■ **Instructions for the task**: Look through the material below and return every line that contains "Right".

************

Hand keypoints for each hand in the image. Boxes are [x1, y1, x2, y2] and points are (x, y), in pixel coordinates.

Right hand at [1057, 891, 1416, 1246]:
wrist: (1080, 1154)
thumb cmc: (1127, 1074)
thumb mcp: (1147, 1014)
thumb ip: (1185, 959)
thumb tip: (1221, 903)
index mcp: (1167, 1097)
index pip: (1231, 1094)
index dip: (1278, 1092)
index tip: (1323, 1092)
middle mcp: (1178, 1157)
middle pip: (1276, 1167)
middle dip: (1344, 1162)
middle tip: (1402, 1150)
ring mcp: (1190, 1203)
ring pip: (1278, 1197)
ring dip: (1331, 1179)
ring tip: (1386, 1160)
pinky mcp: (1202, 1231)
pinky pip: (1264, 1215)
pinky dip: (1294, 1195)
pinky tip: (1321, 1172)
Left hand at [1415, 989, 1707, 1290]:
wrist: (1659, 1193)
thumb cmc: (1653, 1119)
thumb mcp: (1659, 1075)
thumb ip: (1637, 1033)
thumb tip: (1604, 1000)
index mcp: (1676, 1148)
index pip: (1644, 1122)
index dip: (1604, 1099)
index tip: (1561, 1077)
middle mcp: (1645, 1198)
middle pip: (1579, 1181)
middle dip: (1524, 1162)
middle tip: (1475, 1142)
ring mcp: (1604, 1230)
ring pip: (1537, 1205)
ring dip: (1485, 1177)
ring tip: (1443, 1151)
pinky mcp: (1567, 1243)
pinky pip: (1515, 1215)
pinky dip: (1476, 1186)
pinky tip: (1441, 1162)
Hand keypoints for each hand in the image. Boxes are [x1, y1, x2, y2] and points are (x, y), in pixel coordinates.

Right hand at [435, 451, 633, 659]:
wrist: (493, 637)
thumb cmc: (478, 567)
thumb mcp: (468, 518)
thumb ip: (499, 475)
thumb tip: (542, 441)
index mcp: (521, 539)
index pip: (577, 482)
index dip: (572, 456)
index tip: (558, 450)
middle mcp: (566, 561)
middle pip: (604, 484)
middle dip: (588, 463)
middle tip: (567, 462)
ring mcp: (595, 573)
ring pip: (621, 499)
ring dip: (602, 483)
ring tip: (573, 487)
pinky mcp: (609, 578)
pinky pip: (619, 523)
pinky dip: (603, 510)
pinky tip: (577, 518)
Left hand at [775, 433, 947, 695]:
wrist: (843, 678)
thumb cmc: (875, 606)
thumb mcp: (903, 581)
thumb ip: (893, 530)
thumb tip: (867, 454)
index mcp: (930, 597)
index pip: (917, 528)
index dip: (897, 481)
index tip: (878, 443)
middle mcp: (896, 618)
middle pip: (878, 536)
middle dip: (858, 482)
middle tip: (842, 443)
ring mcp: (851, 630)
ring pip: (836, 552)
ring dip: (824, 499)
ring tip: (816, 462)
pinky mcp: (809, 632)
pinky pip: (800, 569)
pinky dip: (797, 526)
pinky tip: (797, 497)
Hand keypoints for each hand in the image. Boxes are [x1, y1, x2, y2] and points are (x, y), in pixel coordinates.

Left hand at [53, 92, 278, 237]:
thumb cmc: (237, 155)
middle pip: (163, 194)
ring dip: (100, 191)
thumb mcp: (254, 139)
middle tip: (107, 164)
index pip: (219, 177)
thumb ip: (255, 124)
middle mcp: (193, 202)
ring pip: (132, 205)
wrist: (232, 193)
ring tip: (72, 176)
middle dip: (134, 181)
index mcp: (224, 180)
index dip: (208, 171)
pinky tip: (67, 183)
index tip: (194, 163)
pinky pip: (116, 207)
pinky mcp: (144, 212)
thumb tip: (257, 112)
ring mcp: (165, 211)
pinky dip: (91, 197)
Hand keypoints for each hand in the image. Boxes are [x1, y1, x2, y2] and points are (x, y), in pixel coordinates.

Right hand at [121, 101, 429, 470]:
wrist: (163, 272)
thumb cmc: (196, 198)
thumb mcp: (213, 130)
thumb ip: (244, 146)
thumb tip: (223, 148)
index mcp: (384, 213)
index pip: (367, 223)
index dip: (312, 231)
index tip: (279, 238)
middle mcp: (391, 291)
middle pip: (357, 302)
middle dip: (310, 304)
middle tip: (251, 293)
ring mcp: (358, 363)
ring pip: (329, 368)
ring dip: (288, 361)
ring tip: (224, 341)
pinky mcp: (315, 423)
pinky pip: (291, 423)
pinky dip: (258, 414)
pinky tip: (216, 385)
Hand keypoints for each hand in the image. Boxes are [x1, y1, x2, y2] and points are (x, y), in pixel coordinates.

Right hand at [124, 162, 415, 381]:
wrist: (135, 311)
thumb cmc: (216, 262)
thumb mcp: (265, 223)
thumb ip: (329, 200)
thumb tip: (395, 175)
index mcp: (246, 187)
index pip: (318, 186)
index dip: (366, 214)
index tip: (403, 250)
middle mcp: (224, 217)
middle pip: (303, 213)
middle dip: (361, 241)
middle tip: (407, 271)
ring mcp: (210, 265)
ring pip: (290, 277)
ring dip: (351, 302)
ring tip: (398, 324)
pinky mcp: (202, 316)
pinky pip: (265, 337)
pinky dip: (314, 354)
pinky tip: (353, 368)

************

■ **Exercise answer**:
Right hand at [1057, 891, 1416, 1246]:
Right hand at [435, 451, 633, 659]:
Right hand at [121, 101, 429, 470]:
Right hand at [124, 162, 415, 381]:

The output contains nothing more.